Let’s leave aside for the moment concerns about being over-optimistic at the shiny Yes numbers. As I’ve suggested previously, we are living in abnormal times when the usual scrutiny of a party’s domestic policy record has been suspended. And be in no doubt, when the second independence referendum does begin the British state will deploy every artifice and lever at its disposal to maintain Westminster rule.
It’s now apparent, though, that the Yes cause is building momentum over a prolonged period of time. It would be tempting to ascribe this merely to Nicola Sturgeon’s ‘presentational’ skills and Boris Johnson’s lack of them. Certainly, it would be foolish not to acknowledge that the First Minister’s leadership has been a factor in the recent numbers for independence.

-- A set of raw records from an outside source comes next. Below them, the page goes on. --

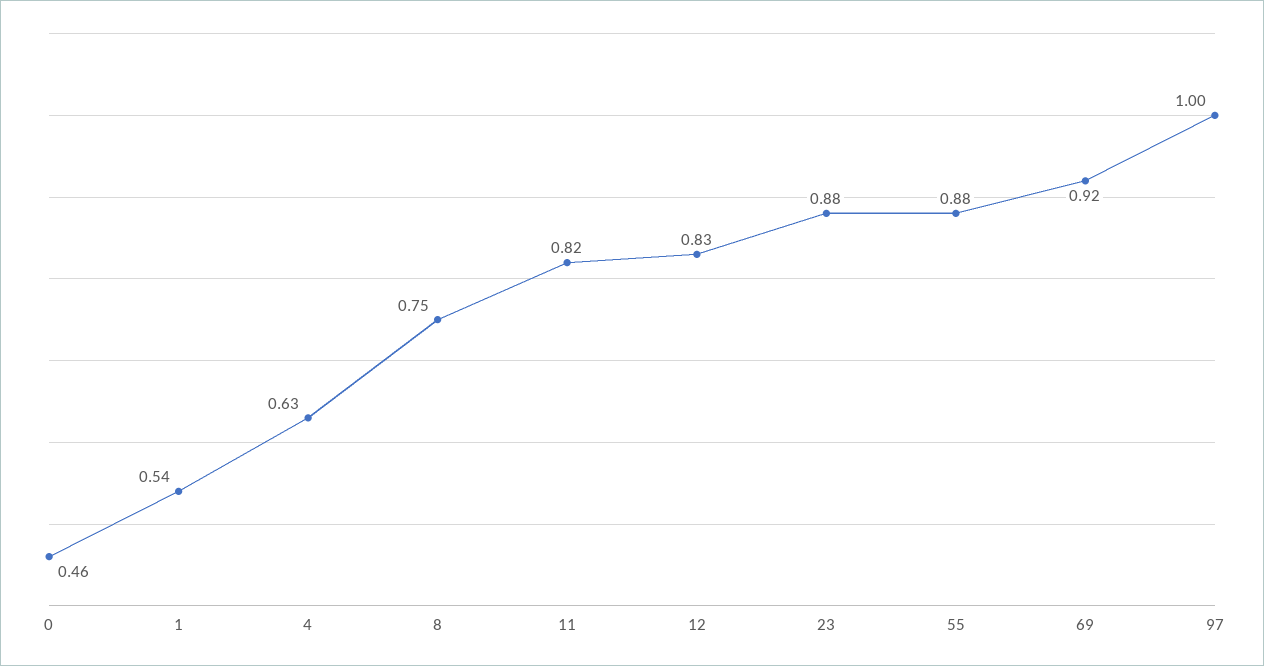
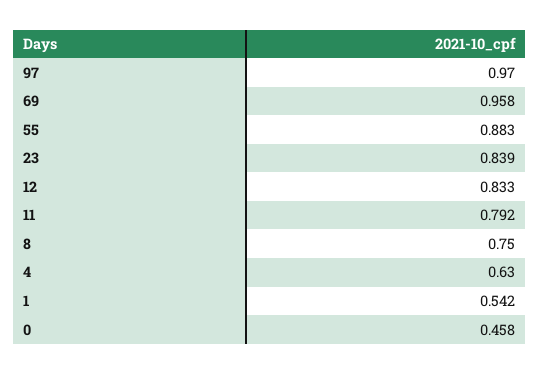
  {
    "0": 0.458,
    "1": 0.542,
    "4": 0.63,
    "8": 0.75,
-   "11": 0.82,
+   "11": 0.792,
    "12": 0.833,
-   "23": 0.88,
+   "23": 0.839,
    "55": 0.883,
-   "69": 0.92,
+   "69": 0.958,
-   "97": 1
+   "97": 0.97
  }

If you can trust the nation’s leader when a pandemic threatens your existence then trusting her when she makes the economic and cultural cause for independence would not seem to be the massive leap it was in 2014.
There is something else at play here. It’s become clear that from the lived experience of coronavirus has sprung a desire for profound and lasting societal change at many levels. One of the strongest suits of Better Together in 2014 was the perception of stability. Many who had seriously considered voting for independence ultimately recoiled from taking a step into the unknown and a future uncertain. But when our immediate and (perhaps) long-term future is wreathed in uncertainty the perceived risks of self-determination recede a little.
During the five months of lockdown many have found that those institutions they once looked to for security and stability have let them down or revealed to have been a mirage. They have seen officials at the top of the Westminster Government recklessly disregard lockdown restrictions with impunity and disregard for the safety of the nation. They have come to discover that being locked out of Britain’s affluence means you are three times likelier to die of Covid-19 than those you entrusted with your health and wellbeing.
From the outset of this pandemic they have witnessed the worst excesses of the capitalist system that gives oxygen to the forces now telling them to preserve the Union at any cost. They now know that those who always tell them “we are all in it together” wasted no time in saying “you’re on your own” when super-rich shareholders demanded redundancies to protect their dividends. At the first hint of trouble after years of massive profits the lowest-paid workers were first to be thrown overboard. And they know too that ‘emergency funding’ means large quantities of cash being handed to the families and friends of UK ministers for sub-standard protective equipment and no questions asked.
Britain during coronavirus has been exposed as a vicious little gangster state and this is what George Galloway and Lord McConnell are being duped into defending. I would advise them to give some more thought to the functions they are being asked to perform for the UK establishment’s puppet-masters.